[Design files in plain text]
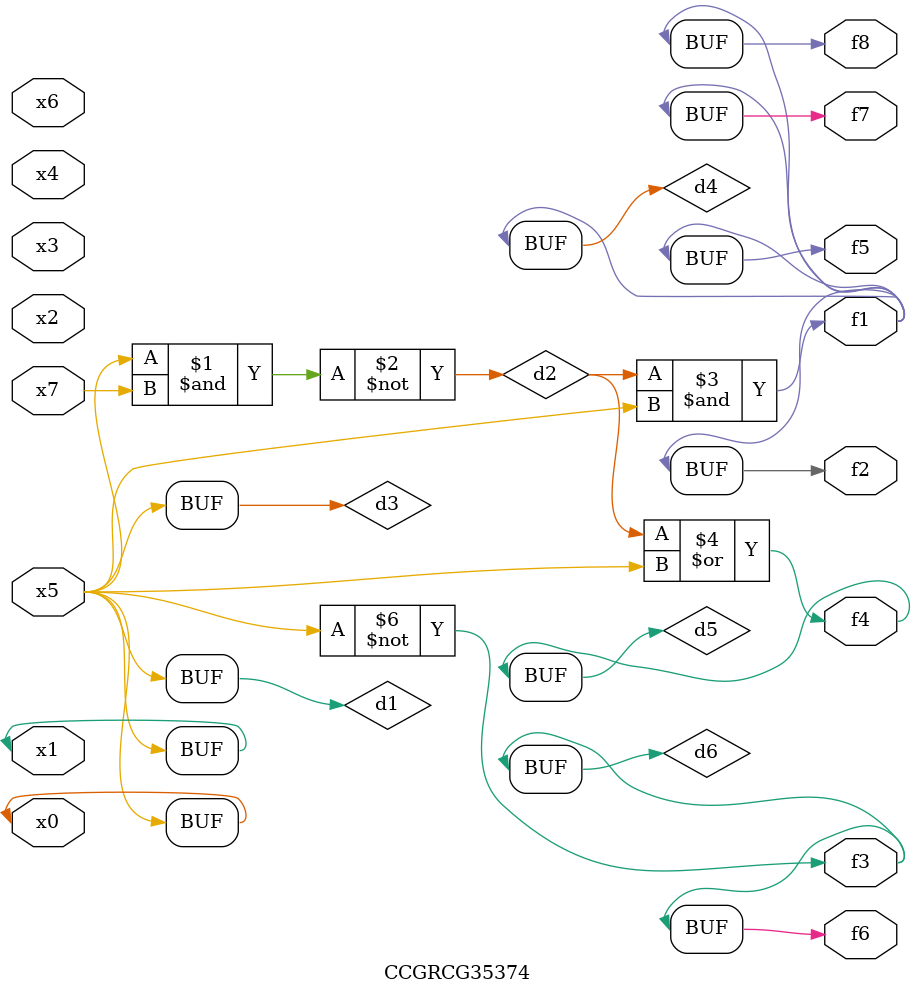
<source format=v>
module CCGRCG35374(
	input x0, x1, x2, x3, x4, x5, x6, x7,
	output f1, f2, f3, f4, f5, f6, f7, f8
);

	wire d1, d2, d3, d4, d5, d6;

	buf (d1, x0, x5);
	nand (d2, x5, x7);
	buf (d3, x0, x1);
	and (d4, d2, d3);
	or (d5, d2, d3);
	nor (d6, d1, d3);
	assign f1 = d4;
	assign f2 = d4;
	assign f3 = d6;
	assign f4 = d5;
	assign f5 = d4;
	assign f6 = d6;
	assign f7 = d4;
	assign f8 = d4;
endmodule

</source>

▸ Work instructions: Could the data above be copied out exactly, with no pictures kept?

▸ Exercise solution:
<source format=v>
module CCGRCG35374(
	input x0, x1, x2, x3, x4, x5, x6, x7,
	output f1, f2, f3, f4, f5, f6, f7, f8
);

	wire d1, d2, d3, d4, d5, d6;

	buf (d1, x0, x5);
	nand (d2, x5, x7);
	buf (d3, x0, x1);
	and (d4, d2, d3);
	or (d5, d2, d3);
	nor (d6, d1, d3);
	assign f1 = d4;
	assign f2 = d4;
	assign f3 = d6;
	assign f4 = d5;
	assign f5 = d4;
	assign f6 = d6;
	assign f7 = d4;
	assign f8 = d4;
endmodule

</source>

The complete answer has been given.